Step 3: Train NNUE Model
Train the neural network:
python3 train_nnue.py training_data.jsonl nnue_weights.pt
Output: nnue_weights.pt (PyTorch model weights)
Architecture:
- Input: 768 binary features (12 piece types × 64 squares)
- Hidden 1: 256 neurons + ReLU
- Hidden 2: 32 neurons + ReLU
- Output: 1 neuron (sigmoid applied to eval/400)
Training:
- 20 epochs, batch size 4096, Adam optimizer (lr=1e-3)

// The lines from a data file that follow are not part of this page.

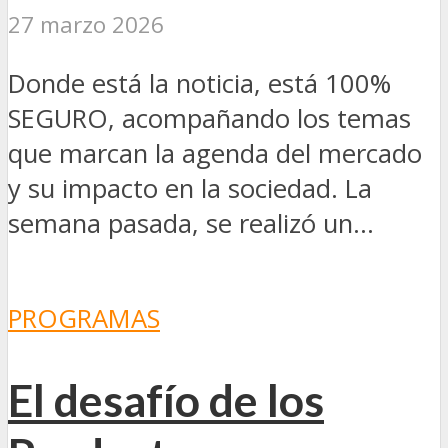
27 marzo 2026
Donde está la noticia, está 100%
SEGURO, acompañando los temas
que marcan la agenda del mercado
y su impacto en la sociedad. La
semana pasada, se realizó un...
PROGRAMAS
El desafío de los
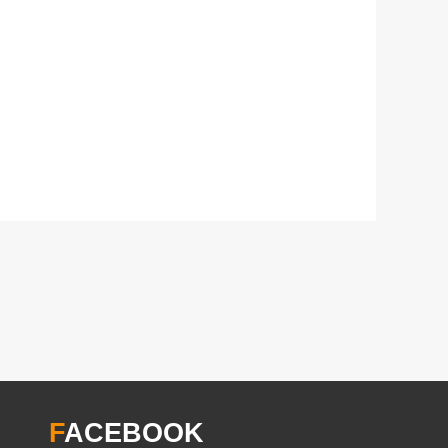
F
ACEBOOK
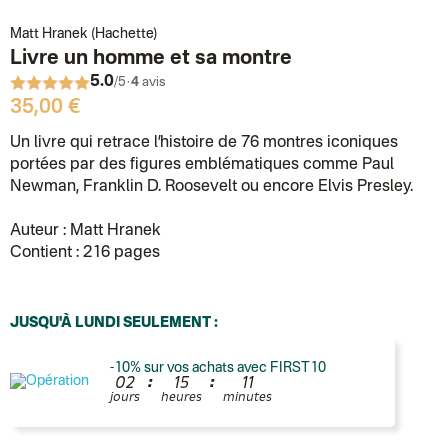
Matt Hranek (Hachette)
Livre un homme et sa montre
5.0
·
/5
4
avis
35,00 €
Un livre qui retrace l’histoire de 76 montres iconiques
portées par des figures emblématiques comme Paul
Newman, Franklin D. Roosevelt ou encore Elvis Presley.
Auteur : Matt Hranek
Contient : 216 pages
JUSQU'À LUNDI SEULEMENT :
-10% sur vos achats avec FIRST10
:
:
0
2
1
5
1
1
jours
heures
minutes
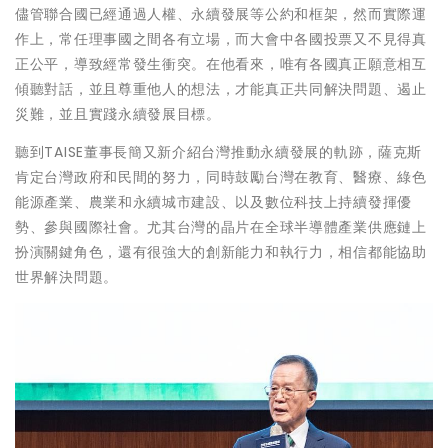
儘管聯合國已經通過人權、永續發展等公約和框架，然而實際運
作上，常任理事國之間各有立場，而大會中各國投票又不見得真
正公平，導致經常發生衝突。在他看來，唯有各國真正願意相互
傾聽對話，並且尊重他人的想法，才能真正共同解決問題、遏止
災難，並且實踐永續發展目標。
聽到TAISE董事長簡又新介紹台灣推動永續發展的軌跡，薩克斯
肯定台灣政府和民間的努力，同時鼓勵台灣在教育、醫療、綠色
能源產業、農業和永續城市建設、以及數位科技上持續發揮優
勢、參與國際社會。尤其台灣的晶片在全球半導體產業供應鏈上
扮演關鍵角色，還有很強大的創新能力和執行力，相信都能協助
世界解決問題。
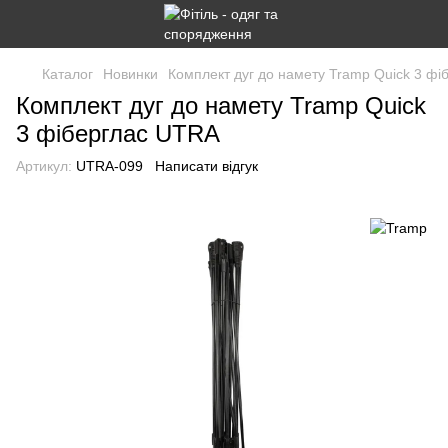
Каталог
Новинки
Комплект дуг до намету Tramp Quick 3 ф
Комплект дуг до намету Tramp Quick
3 фіберглас UTRA
Артикул:
UTRA-099
Написати відгук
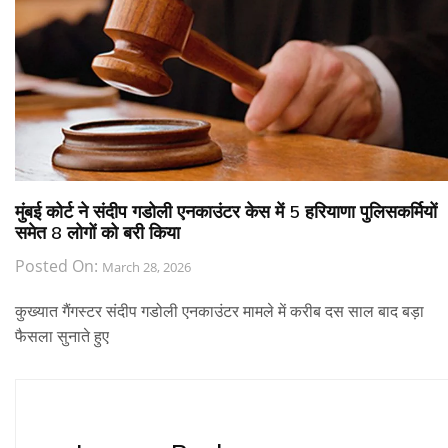
मुंबई कोर्ट ने संदीप गडोली एनकाउंटर केस में 5 हरियाणा पुलिसकर्मियों
समेत 8 लोगों को बरी किया
Posted On:
March 28, 2026
कुख्यात गैंगस्टर संदीप गडोली एनकाउंटर मामले में करीब दस साल बाद बड़ा
फैसला सुनाते हुए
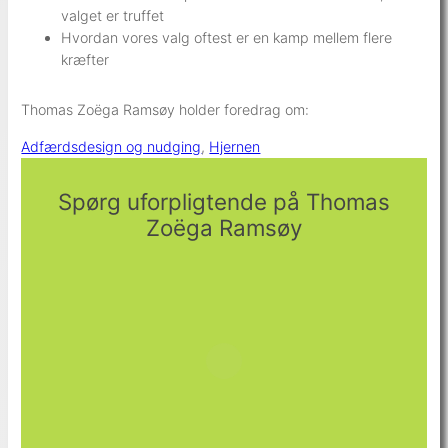
valget er truffet
Hvordan vores valg oftest er en kamp mellem flere
kræfter
Thomas Zoëga Ramsøy holder foredrag om:
Adfærdsdesign og nudging
, 
Hjernen
Spørg uforpligtende på Thomas
Zoëga Ramsøy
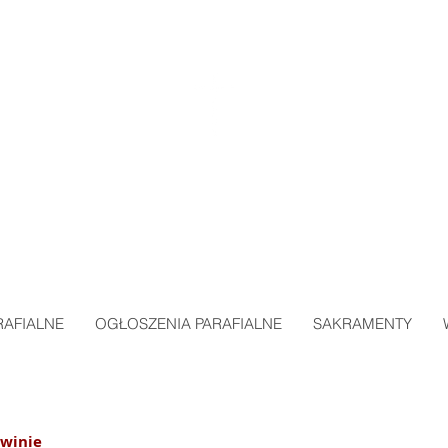
ARAFIA MIŁOSIERDZIA BOŻEGO
w SKAWINIE
RAFIALNE
OGŁOSZENIA PARAFIALNE
SAKRAMENTY
awinie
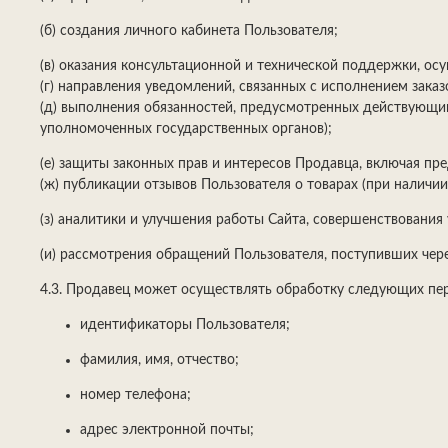
(б) создания личного кабинета Пользователя;
(в) оказания консультационной и технической поддержки, ос
(г) направления уведомлений, связанных с исполнением зака
(д) выполнения обязанностей, предусмотренных действующим
уполномоченных государственных органов);
(е) защиты законных прав и интересов Продавца, включая п
(ж) публикации отзывов Пользователя о товарах (при наличии
(з) аналитики и улучшения работы Сайта, совершенствования
(и) рассмотрения обращений Пользователя, поступивших чере
4.3. Продавец может осуществлять обработку следующих пе
идентификаторы Пользователя;
фамилия, имя, отчество;
номер телефона;
адрес электронной почты;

- 90% train / 10% validation split
- Saves best weights by validation loss
- Shows train/val loss per epoch
Note: Requires GPU for reasonable speed (~2-4 hours). CPU falls back to ~8-16 hours.
Step 4: Export to Scala
Export weights as Scala code:
python3 export_weights.py nnue_weights.pt ../src/main/scala/de/nowchess/bot/bots/nnue/NNUEWeights.scala
Output: NNUEWeights.scala
- Object with
valarrays for each layer's weights and biases - Format:
Array[Float]with precision sufficient for inference - Includes shape comments for reference
Scala Integration
Step 5: NNUE Evaluator
Create NNUE.scala in src/main/scala/de/nowchess/bot/bots/nnue/:
package de.nowchess.bot.bots.nnue
class NNUE:
// Load weights from NNUEWeights.scala
// Convert Position to 768-feature vector
// Run inference: l1→ReLU→l2→ReLU→l3
// Return centipawn score
Step 6: Integration
Implement NNUEBot that uses the NNUE evaluator for move selection.
File Reference
| File | Purpose |
|---|---|
requirements.txt |
Python dependencies |
generate_positions.py |
Step 1: Position generator |
label_positions.py |
Step 2: Stockfish labeler |
train_nnue.py |
Step 3: NNUE trainer |
export_weights.py |
Step 4: Weight exporter |
run_pipeline.sh |
Master script (runs steps 1-4) |
positions.txt |
Output: Raw FENs (500K) |
training_data.jsonl |
Output: FEN+eval pairs |
nnue_weights.pt |
Output: Trained weights |
../src/main/scala/.../NNUEWeights.scala |
Output: Scala weights |
Tips
- For testing: Reduce
generate_positions.pyto 10,000 games for quick iteration - Resume labeling: Run step 2 again; it skips already-evaluated positions
- GPU acceleration: Install CUDA for PyTorch to speed up training
- Stockfish tuning: Lower depth (e.g., 8 instead of 12) for faster labeling
- Batch size: Increase to 8192 if OOM; decrease if out of memory
Troubleshooting
ImportError: No module named 'chess'
- Run:
pip install -r requirements.txt
Stockfish not found
- Check:
which stockfishor setexport STOCKFISH_PATH=/full/path/to/stockfish
CUDA out of memory
- Reduce batch size in
train_nnue.py(e.g., 2048) - Or use CPU: Remove CUDA check and device setup
Training loss not decreasing
- Check data quality: Sample some entries from
training_data.jsonl - Increase learning rate to 1e-2 or 5e-4 for experimentation
- Verify Stockfish depth was sufficient (depth ≥ 10)